Count how many lines in the records below contain the string "table", matching case exactly. Give only the number.

## DATASET ENTRIES

_____

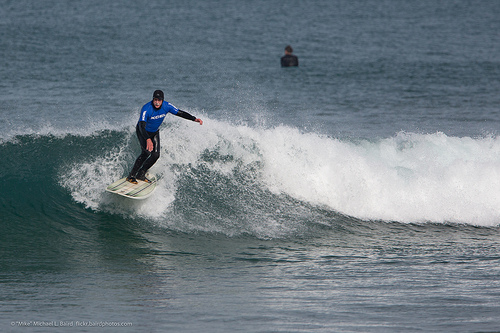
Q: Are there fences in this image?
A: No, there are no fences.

_____

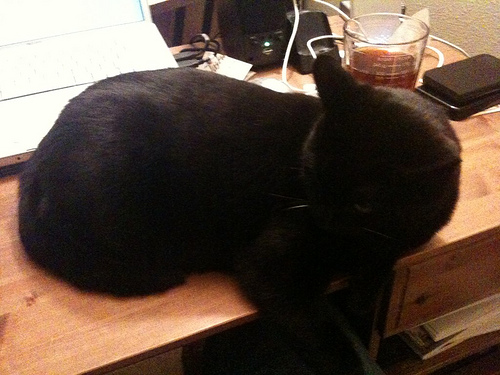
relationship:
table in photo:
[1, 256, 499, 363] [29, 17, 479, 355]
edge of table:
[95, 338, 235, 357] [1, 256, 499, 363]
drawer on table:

_____

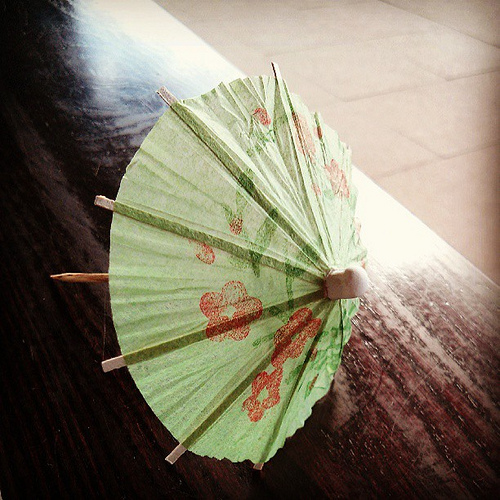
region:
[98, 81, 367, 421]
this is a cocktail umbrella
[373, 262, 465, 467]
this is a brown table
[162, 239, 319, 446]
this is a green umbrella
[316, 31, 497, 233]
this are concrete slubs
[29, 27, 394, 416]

_____

## TASK RESPONSE
4